*** Opening of EXERCISE DATA ***

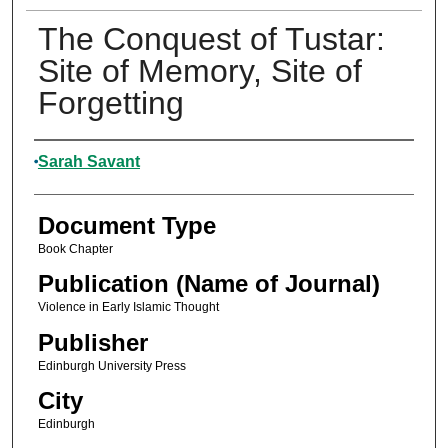
The Conquest of Tustar:
Site of Memory, Site of
Forgetting
Authors
Sarah Savant
Document Type
Book Chapter
Publication (Name of Journal)
Violence in Early Islamic Thought
Publisher
Edinburgh University Press
City
Edinburgh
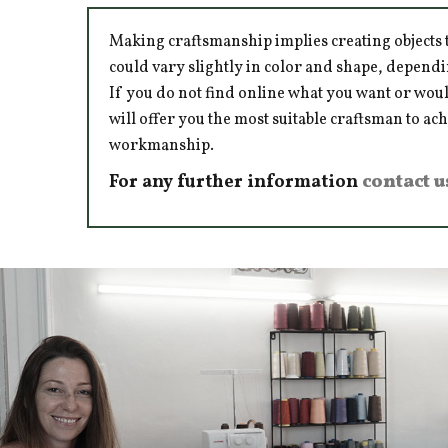
Making craftsmanship implies creating objects t
could vary slightly in color and shape, dependi
If you do not find online what you want or woul
will offer you the most suitable craftsman to ac
workmanship.
For any further information
contact u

*** Close of EXERCISE DATA ***

→ TASK DETAILS
Respond with the exact lines above running from the one containing "Document Type" to the one containing "If you do not", both ends kept and no pictures included.

→ RESPONSE
Document Type
Book Chapter
Publication (Name of Journal)
Violence in Early Islamic Thought
Publisher
Edinburgh University Press
City
Edinburgh
Making craftsmanship implies creating objects t
could vary slightly in color and shape, dependi
If you do not find online what you want or woul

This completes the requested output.